How to Use OpenAI's New Speech Recognition and Speech Synthesis Models in Video Translation

This audio is synthesized using OpenAI's new speech model for dubbing.

New Speech Transcription Models

OpenAI has just launched new speech transcription models that are more accurate than the previous whisper-1. They come in two variants: the affordable gpt-4o-mini-transcribe and the premium gpt-4o-transcribe. If you need high-quality recognition or are dealing with noisy audio or video backgrounds, consider trying the latter.

Using them is straightforward. If you're using OpenAI's official API, simply enter these two model names in Menu > Speech Recognition Settings > OpenAI Speech Recognition & Compatible API > Fill in All Models. Then, select the model you want to use, save the settings, and return to the speech recognition channel to make your selection.

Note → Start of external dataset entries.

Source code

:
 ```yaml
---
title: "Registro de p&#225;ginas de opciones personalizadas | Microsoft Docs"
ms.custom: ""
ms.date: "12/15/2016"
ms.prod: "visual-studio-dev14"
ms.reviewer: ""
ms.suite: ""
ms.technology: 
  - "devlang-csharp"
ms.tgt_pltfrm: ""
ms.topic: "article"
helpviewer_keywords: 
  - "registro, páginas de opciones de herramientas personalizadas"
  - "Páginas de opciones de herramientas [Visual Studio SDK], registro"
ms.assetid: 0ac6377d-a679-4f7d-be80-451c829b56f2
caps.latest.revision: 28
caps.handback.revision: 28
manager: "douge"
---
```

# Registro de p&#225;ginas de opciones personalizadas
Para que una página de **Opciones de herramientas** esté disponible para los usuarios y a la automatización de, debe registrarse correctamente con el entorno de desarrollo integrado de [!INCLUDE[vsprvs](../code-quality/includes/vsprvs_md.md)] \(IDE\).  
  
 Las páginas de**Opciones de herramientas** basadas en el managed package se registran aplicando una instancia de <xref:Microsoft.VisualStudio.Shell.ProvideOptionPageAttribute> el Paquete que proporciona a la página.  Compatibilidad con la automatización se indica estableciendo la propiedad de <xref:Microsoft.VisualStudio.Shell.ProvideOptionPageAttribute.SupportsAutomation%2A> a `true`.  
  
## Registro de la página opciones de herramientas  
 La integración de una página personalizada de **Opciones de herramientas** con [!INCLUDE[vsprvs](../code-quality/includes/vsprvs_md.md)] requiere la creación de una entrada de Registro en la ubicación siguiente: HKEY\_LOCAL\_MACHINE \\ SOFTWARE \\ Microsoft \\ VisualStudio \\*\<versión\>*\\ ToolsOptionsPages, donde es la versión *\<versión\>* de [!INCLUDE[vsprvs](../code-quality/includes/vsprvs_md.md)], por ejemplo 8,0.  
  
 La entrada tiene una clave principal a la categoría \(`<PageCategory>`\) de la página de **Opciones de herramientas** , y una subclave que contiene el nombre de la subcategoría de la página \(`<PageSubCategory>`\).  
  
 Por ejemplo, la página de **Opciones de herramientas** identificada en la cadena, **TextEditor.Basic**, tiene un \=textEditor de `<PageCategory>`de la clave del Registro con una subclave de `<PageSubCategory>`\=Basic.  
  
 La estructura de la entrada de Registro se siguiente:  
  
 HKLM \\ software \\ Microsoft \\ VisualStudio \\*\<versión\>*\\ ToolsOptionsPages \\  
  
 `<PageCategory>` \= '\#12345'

After entering these two models, select the one to use and save

Return to the main interface and select OpenAI as the speech recognition channel

New Speech Synthesis (Text-to-Speech) Model

The new speech synthesis model, gpt-4o-mini-tts, performs significantly better than the previous tts-1. It also supports input prompts to set the speaking style of the voice, such as "Please speak in an excited tone" or "Imitate the emphasis of a news anchor."

You can experience it on OpenAI's free trial website:

https://www.openai.fm/

Using it is equally simple. In the software, go to Menu > TTS Settings > OpenAI TTS > Fill in All Models and enter gpt-4o-mini-tts. Then, select the model you want to use.

Enter and select the model to use

After saving, you can use it in the main interface.

Select OpenAI TTS as the dubbing channel in the main interface

Why is there no place to input prompts? Because this is a newly released model, and the translation software hasn't been updated yet.

What About Using Third-Party Proxy Models?

The usage method is the same; just change the API address to the one provided by your third-party proxy. However, note that, as of now, most third-party proxy services do not yet support the newly added models.